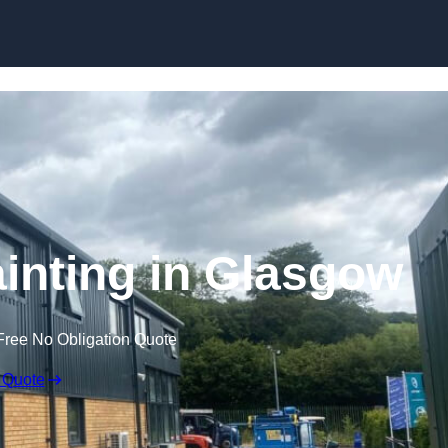
Skip to content
ainting in Glasgow
Free No Obligation Quote
 Quote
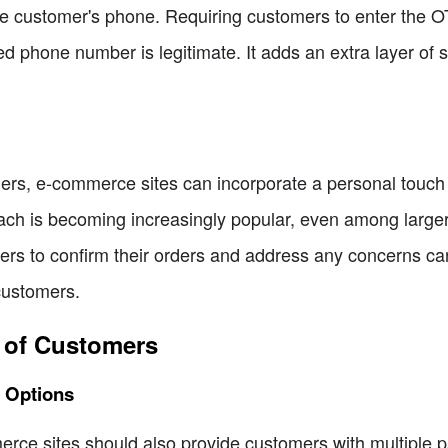
 customer's phone. Requiring customers to enter the OT
d phone number is legitimate. It adds an extra layer of 
omers, e-commerce sites can incorporate a personal touch
oach is becoming increasingly popular, even among larg
ers to confirm their orders and address any concerns ca
customers.
t of Customers
t Options
rce sites should also provide customers with multiple pa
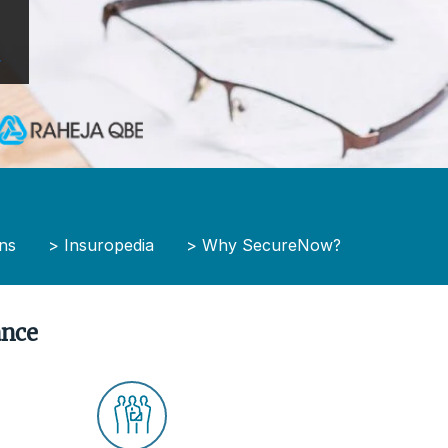
y
ns
>
Insuropedia
>
Why SecureNow?
ance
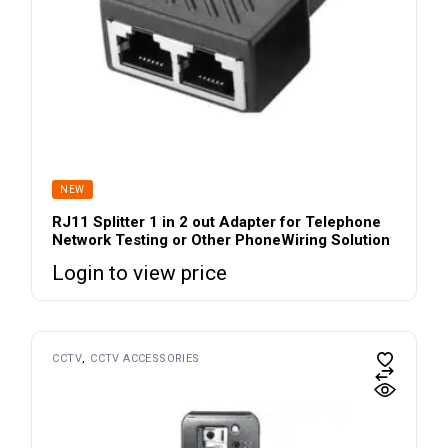
NEW
RJ11 Splitter 1 in 2 out Adapter for Telephone
Network Testing or Other PhoneWiring Solution
Login to view price
CCTV
CCTV ACCESSORIES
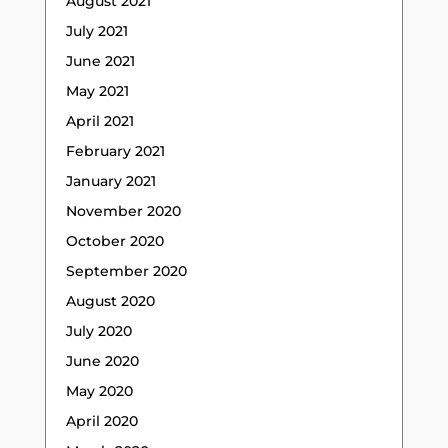
August 2021
July 2021
June 2021
May 2021
April 2021
February 2021
January 2021
November 2020
October 2020
September 2020
August 2020
July 2020
June 2020
May 2020
April 2020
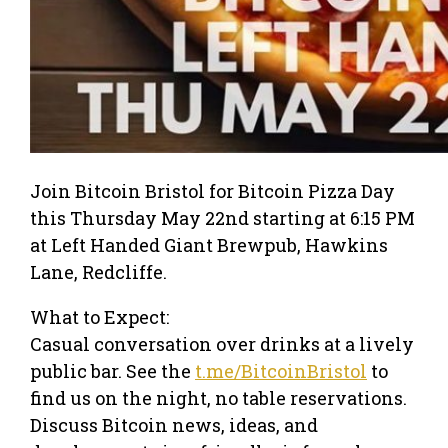
Join Bitcoin Bristol for Bitcoin Pizza Day
this Thursday May 22nd starting at 6:15 PM
at Left Handed Giant Brewpub, Hawkins
Lane, Redcliffe.
What to Expect:
Casual conversation over drinks at a lively
public bar. See the
t.me/BitcoinBristol
to
find us on the night, no table reservations.
Discuss Bitcoin news, ideas, and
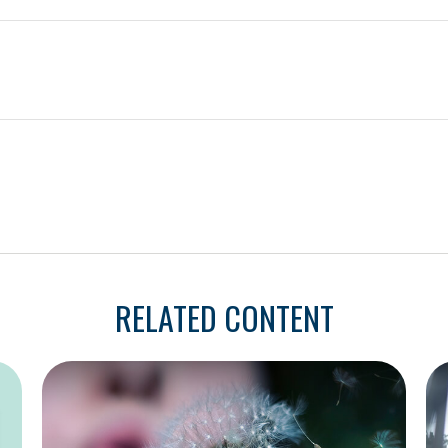
RELATED CONTENT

▶ _What you need to do_
Copy the line showing "t.me/BitcoinBristol" exactly, along with each line after it through the end of the material above. Pictures stay out.

▶ _Solution for this problem_
t.me/BitcoinBristol
to
find us on the night, no table reservations.
Discuss Bitcoin news, ideas, and
RELATED CONTENT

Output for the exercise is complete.